L'espèce Raphanus sativus comprend plusieurs types de radis qu'on distingue entre eux selon la sous-espèce à laquelle ils appartiennent. Le radis rouge ou rose qui se retrouve le plus souvent dans nos assiettes constitue la sous-espèce Raphanus sativus radiola, tandis que le radis noir, qui se caractérise par sa peau noire, la sous-espèce Raphanus sativus var niger, et le daikon, largement utilisé par les Japonais, la sous-espèce Raphanus sativus longipinnatus. Ils possèdent tous plus ou moins les mêmes propriétés, mais en herboristerie occidentale, on a toujours préféré le radis noir pour les usages médicinaux.

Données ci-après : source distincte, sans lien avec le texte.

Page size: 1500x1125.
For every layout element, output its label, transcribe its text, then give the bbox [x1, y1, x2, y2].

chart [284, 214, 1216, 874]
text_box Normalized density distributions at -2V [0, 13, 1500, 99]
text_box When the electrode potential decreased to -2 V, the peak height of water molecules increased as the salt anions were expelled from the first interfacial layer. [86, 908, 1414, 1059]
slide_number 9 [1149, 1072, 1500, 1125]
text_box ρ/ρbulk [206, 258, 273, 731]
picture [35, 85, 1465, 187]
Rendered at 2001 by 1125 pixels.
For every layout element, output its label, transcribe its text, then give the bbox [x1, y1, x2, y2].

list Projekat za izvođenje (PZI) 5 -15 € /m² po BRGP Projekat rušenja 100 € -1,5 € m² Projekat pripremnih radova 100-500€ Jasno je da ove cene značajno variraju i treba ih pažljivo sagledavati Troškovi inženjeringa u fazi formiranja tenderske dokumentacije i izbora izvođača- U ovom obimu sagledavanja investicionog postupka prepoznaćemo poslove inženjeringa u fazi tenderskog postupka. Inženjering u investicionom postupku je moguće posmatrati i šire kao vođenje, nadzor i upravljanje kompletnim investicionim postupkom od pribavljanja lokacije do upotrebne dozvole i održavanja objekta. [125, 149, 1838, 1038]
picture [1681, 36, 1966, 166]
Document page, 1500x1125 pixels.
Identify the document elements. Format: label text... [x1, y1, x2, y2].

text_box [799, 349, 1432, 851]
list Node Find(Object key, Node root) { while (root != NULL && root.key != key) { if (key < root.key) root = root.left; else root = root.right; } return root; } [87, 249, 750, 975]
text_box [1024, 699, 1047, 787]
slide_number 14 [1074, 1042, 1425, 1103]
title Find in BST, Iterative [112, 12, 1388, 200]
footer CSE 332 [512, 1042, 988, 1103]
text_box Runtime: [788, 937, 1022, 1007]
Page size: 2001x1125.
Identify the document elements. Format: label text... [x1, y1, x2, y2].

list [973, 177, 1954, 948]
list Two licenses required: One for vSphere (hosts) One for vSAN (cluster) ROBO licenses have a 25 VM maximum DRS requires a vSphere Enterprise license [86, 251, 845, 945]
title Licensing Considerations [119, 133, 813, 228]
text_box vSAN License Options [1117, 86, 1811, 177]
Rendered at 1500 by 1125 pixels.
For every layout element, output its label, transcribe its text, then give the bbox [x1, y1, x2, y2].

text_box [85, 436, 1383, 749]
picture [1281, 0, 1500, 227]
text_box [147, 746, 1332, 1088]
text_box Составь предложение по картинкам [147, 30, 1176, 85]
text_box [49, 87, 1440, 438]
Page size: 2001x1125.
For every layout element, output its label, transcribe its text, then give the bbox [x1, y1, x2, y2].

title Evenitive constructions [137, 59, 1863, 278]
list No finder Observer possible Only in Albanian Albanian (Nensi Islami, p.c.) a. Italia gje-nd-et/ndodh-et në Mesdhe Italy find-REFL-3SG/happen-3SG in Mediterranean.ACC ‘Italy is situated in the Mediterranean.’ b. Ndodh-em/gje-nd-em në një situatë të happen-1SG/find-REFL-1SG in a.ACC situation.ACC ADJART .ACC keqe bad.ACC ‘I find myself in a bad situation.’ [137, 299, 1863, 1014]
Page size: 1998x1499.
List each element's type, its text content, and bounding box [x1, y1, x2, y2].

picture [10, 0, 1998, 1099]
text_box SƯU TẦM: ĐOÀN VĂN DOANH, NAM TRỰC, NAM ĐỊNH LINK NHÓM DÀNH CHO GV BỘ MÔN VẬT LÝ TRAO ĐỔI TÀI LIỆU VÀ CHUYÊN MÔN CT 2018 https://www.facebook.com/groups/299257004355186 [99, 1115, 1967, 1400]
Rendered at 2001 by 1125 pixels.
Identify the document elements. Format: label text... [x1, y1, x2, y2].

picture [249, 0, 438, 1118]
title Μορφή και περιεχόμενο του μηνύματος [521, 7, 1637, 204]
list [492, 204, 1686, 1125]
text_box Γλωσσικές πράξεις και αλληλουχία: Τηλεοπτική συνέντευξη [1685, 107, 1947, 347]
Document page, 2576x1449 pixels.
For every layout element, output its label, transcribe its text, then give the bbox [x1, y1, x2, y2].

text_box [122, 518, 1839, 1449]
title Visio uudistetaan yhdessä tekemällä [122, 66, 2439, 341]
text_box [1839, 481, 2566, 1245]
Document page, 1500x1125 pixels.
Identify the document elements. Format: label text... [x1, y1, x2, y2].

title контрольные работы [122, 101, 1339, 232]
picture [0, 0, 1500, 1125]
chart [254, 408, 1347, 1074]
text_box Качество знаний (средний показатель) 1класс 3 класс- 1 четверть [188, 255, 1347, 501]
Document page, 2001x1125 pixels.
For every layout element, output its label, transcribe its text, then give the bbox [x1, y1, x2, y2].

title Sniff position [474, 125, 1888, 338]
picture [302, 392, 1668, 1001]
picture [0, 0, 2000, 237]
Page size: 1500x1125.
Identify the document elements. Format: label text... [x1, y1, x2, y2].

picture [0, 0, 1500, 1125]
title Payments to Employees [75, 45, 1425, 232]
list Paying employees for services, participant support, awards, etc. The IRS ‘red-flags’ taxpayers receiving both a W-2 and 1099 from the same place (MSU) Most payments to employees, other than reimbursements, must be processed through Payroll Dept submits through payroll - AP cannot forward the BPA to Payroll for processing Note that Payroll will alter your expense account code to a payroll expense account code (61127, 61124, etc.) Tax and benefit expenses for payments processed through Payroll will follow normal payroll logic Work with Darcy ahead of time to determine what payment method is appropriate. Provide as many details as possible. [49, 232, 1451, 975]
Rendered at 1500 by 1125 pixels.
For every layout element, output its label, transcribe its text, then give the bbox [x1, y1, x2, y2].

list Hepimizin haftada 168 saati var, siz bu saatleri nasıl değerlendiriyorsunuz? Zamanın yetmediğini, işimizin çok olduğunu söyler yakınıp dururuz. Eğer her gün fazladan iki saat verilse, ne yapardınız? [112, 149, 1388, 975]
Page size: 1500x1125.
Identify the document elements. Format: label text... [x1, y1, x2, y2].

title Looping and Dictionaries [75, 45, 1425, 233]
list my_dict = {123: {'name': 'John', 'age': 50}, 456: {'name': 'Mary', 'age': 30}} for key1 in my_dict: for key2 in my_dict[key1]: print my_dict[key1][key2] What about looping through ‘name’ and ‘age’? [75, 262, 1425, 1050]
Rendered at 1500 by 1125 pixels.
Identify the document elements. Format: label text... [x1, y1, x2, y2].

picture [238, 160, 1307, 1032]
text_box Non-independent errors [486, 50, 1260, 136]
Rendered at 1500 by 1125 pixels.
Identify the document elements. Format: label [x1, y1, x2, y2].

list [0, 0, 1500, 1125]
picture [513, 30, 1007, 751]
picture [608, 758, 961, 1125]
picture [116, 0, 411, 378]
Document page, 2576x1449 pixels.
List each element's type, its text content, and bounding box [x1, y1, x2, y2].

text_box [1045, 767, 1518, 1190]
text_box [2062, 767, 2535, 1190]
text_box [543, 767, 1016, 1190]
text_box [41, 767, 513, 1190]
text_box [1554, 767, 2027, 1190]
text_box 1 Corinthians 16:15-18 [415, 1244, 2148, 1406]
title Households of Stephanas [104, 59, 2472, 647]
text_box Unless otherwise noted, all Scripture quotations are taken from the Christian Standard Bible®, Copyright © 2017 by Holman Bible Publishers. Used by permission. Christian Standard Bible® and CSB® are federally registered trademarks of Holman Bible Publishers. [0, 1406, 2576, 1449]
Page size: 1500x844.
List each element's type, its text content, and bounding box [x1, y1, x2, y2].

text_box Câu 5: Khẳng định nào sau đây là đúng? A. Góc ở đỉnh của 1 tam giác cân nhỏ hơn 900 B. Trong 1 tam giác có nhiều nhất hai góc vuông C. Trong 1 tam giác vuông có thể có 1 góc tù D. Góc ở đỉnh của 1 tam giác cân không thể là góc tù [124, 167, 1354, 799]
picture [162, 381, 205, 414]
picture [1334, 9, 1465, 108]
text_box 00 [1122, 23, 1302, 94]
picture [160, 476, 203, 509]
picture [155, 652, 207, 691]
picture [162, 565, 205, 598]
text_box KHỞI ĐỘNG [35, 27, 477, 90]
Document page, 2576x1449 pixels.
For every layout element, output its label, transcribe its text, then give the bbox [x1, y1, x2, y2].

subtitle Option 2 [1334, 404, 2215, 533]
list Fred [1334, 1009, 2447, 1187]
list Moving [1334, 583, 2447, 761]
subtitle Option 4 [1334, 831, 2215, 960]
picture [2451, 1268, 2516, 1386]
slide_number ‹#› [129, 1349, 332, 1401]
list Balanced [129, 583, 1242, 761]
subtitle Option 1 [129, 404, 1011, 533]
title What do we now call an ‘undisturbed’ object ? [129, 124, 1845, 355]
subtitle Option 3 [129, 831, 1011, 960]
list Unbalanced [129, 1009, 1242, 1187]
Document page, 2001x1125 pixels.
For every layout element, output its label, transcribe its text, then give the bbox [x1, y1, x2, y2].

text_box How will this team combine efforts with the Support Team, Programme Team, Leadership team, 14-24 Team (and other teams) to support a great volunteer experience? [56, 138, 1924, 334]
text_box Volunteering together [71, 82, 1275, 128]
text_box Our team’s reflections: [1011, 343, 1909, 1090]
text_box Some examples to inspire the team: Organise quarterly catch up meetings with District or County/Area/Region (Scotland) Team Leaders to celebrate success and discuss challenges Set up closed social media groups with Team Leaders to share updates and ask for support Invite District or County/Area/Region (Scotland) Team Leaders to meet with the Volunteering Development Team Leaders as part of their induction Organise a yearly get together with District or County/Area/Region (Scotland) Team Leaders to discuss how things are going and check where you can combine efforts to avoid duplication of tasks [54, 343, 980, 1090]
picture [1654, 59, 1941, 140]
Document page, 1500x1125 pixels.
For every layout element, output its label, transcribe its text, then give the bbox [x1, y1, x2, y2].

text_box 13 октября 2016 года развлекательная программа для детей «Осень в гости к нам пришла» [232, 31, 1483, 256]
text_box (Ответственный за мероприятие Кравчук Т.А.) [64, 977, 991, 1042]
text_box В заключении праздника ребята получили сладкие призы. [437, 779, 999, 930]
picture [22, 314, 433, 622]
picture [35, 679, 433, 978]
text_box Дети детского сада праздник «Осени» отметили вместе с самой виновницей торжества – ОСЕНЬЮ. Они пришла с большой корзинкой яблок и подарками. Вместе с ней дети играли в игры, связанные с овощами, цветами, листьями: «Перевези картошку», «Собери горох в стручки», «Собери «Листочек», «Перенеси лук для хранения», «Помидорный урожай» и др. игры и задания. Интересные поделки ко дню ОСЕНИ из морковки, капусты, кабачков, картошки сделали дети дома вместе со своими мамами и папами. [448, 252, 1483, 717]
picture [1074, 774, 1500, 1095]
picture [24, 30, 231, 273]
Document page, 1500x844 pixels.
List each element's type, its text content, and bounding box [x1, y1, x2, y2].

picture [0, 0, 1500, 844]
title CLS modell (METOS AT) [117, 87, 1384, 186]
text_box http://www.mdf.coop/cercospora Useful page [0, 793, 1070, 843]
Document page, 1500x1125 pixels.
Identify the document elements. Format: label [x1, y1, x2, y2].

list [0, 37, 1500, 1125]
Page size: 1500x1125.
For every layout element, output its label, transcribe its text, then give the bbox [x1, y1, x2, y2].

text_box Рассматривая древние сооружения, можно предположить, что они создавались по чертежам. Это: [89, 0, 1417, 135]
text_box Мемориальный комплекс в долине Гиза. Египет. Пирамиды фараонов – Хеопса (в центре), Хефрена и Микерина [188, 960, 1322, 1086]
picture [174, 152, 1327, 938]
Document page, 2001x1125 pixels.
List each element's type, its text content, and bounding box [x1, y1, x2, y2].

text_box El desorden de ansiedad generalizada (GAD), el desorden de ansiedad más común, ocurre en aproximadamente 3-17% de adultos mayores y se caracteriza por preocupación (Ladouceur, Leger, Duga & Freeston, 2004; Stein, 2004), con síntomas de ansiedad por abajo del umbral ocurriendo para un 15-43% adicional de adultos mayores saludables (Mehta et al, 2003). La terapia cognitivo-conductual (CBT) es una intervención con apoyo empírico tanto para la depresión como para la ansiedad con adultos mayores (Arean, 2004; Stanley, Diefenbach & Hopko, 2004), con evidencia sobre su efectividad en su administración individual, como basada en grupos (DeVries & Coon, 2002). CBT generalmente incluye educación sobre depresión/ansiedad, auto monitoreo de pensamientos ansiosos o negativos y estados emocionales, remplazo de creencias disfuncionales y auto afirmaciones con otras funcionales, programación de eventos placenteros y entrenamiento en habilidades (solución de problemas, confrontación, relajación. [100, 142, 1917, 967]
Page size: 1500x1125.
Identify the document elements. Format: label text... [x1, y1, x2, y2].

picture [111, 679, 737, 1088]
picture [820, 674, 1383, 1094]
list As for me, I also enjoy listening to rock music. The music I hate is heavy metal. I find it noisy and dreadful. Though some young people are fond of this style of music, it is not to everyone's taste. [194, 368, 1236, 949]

Les botanistes croient que le radis noir fut la première espèce de radis à être cultivée par les humains. On sait que les Égyptiens le cultivaient déjà à l'époque des pharaons, car on a trouvé, dans le temple de Karnak, des hiéroglyphes le représentant.
Recherches

La Commission E a approuvé l'usage du jus de radis noir fraîchement pressé pour traiter la dyspepsie résultant d'une mauvaise circulation biliaire, ainsi que pour traiter les inflammations de la muqueuse des voies respiratoires. Malgré l'absence d'essai clinique permettant de démontrer l'efficacité du radis noir pour ces usages, la Commission a jugé que les analyses, les essais in vitro et sur des animaux étaient suffisamment éloquents pour confirmer que le jus stimulait les mouvements péristaltiques de l'intestin et qu'il agissait également sur les conduits biliaires, favorisant de la sorte une bonne digestion tout en facilitant la circulation de la bile. On a récemment pu observer chez des rats que le radis noir protégeait les muqueuses intestinales contre l'inflammation engendrée par un régime riche en matières grasses1.

Quant aux vertus du jus pour le traitement des inflammations des voies respiratoires, on les attribue généralement à son action antibactérienne, laquelle serait due à divers composés soufrés que renferme la racine, notamment le sulphoraphène. Un récent essai in vitro a d'ailleurs permis de démontrer que le sulphoraphène pouvait inhiber les effets mutagènes de certaines substances (amines hétérocycliques) présentes dans certains aliments cuits2.